Neben seinem Wirken als Heimatforscher und Unternehmer schuf sich der Töpfermeister Plein-Wagner den nötigen Freiraum für kunsthandwerkliche und vor allem künstlerische Arbeiten. Seine Arbeitsutensilien waren neben den Händen die Töpferscheibe, Modellierholz und Hammer und Meißel.
Zu seinen wohl schönsten künstlerischen Arbeiten gehört ein liegender Löwe aus braunem Steinzeug, der im Jahr 1876 entstanden ist.
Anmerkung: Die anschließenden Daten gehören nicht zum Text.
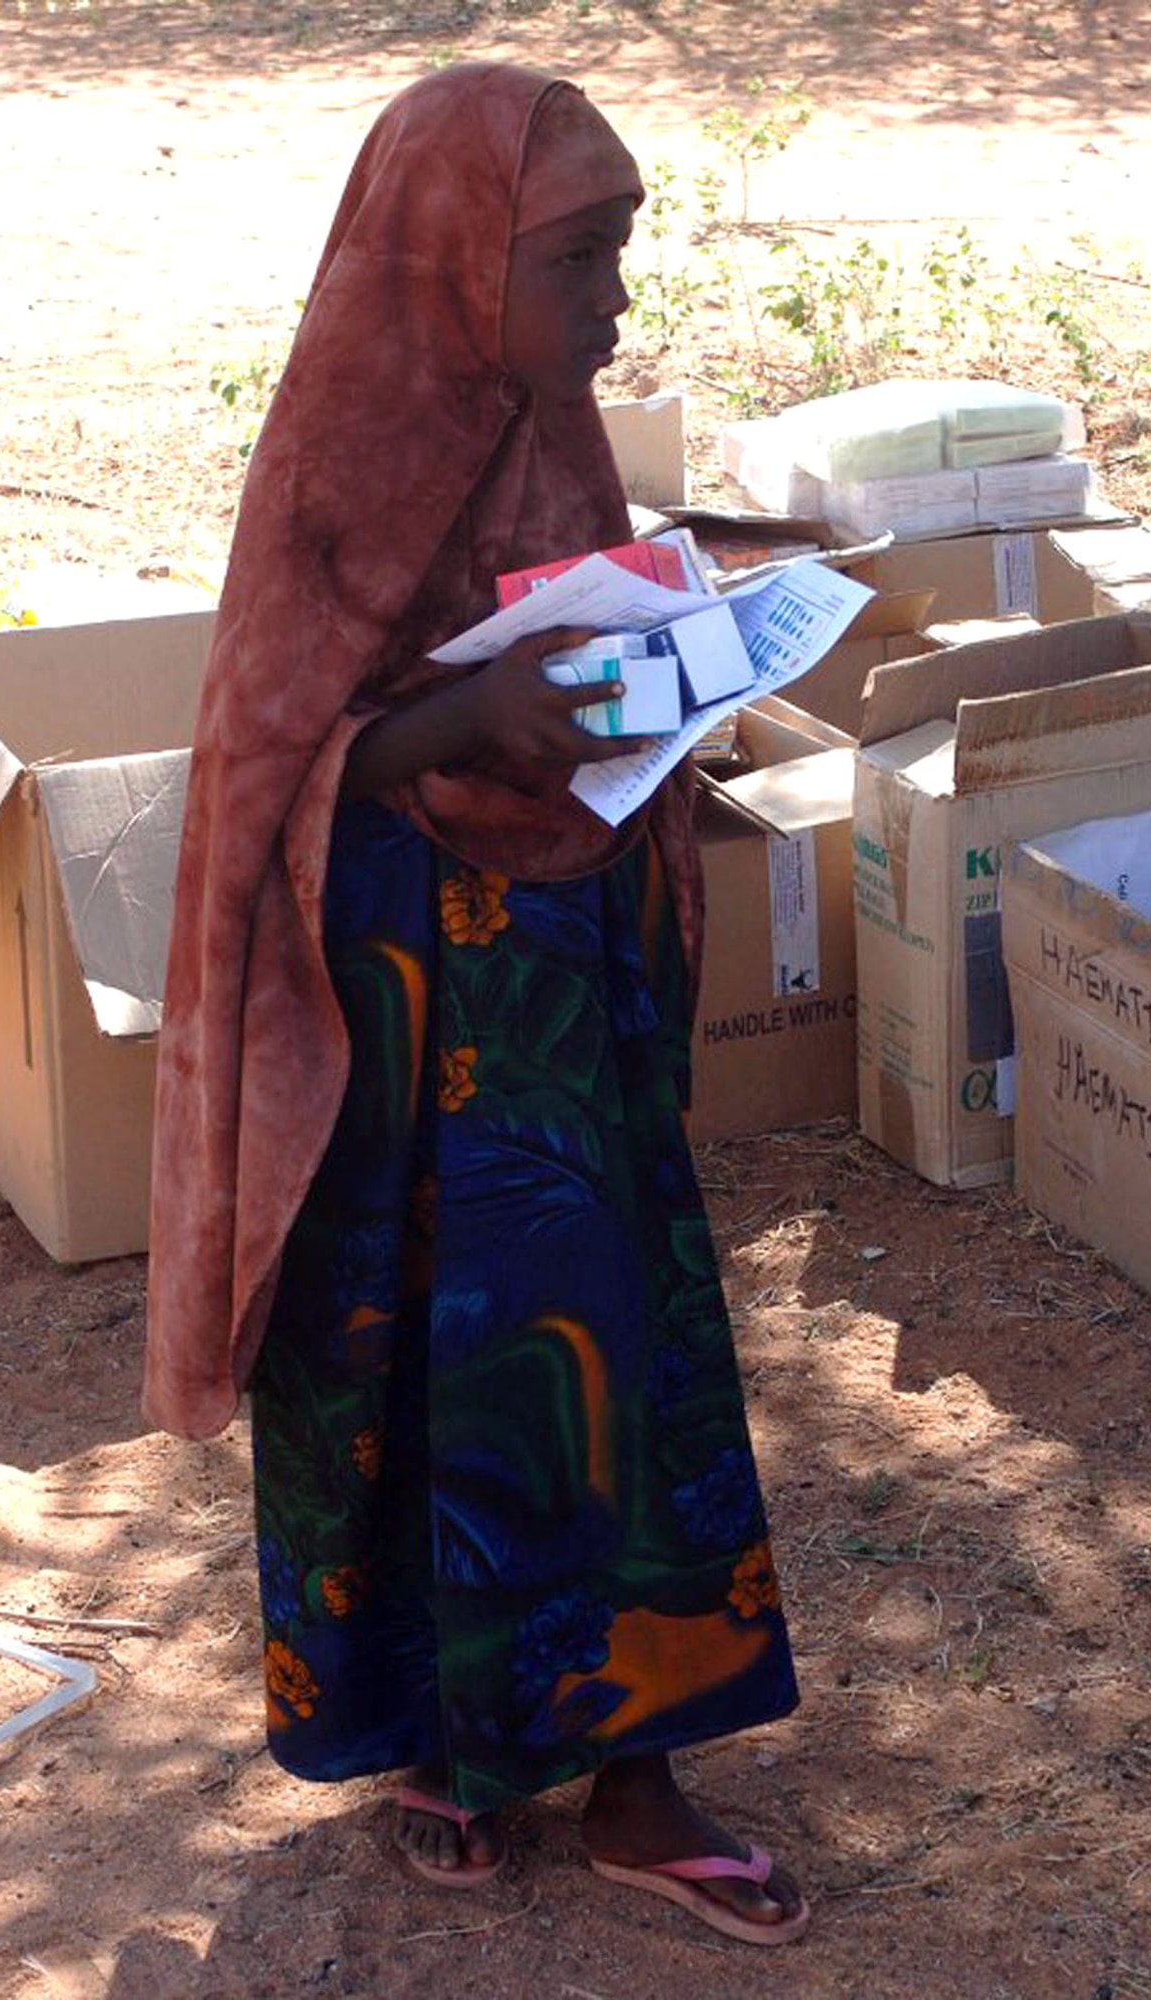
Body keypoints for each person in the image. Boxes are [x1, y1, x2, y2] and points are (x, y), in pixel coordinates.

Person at [142, 61, 808, 1948]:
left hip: (553, 1023)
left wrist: (668, 669)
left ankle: (639, 1772)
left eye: (620, 258)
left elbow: (588, 664)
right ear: (452, 266)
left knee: (608, 1341)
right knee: (391, 1359)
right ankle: (441, 1735)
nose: (614, 309)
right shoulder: (337, 465)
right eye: (583, 262)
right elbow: (264, 760)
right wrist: (450, 725)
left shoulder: (555, 437)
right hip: (386, 1015)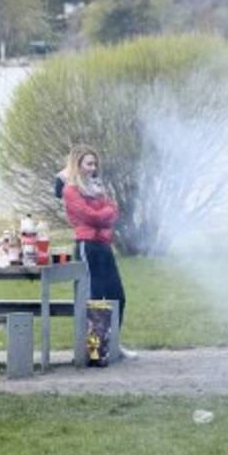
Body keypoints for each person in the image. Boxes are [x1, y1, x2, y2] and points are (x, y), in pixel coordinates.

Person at [61, 145, 137, 359]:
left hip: (104, 245)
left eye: (95, 164)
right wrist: (104, 213)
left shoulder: (98, 188)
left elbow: (114, 211)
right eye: (89, 164)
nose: (93, 168)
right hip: (87, 246)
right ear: (78, 165)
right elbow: (89, 216)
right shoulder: (70, 191)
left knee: (117, 296)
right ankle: (95, 351)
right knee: (95, 298)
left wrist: (103, 212)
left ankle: (113, 344)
Er trohnt noch heute über dem Kellereingang seines Geburtshauses, jetzt Teil des Plewa Verwaltungsgebäudes. Bei intensiver Betrachtung seiner Arbeit fällt auf, daß er der Tierplastik einen bemerkenswert menschlichen Gesichtsausdruck verliehen hat. Je nach Blickwinkel wirkt der Löwenkopf freundlich, leidend, hochmütig oder in sich ruhend. Gleiches gilt für eine Gruppe von 1898, die Pastor München (Pfarrer in Speicher von 1817 bis 1858) bei der Kinderlehre darstellt. Hätte der Töpfermeister dieser legendären Persönlichkeit, die er sehr verehrte, nicht posthum Gestalt verliehen, wüßte kein Speicherer wie Pastor München ausgesehen hat. 1871 wurden in der Mutterhauskirche in Trier vierzehn Kreuzwegstationen in die Seitenwände eingelassen und gesegnet. Beim Bau des Krankenhauses 1969 mußte die Mutterhauskirche weichen, aber die von Jacob Plein-Wagner modellierten Kreuzwegstationen befinden sich heute im Klostergarten der Borromäerinnen.
Eindrucksvoll blicken "Des Töpfermeisters letzte Studien", die er nicht mehr vollenden konnte.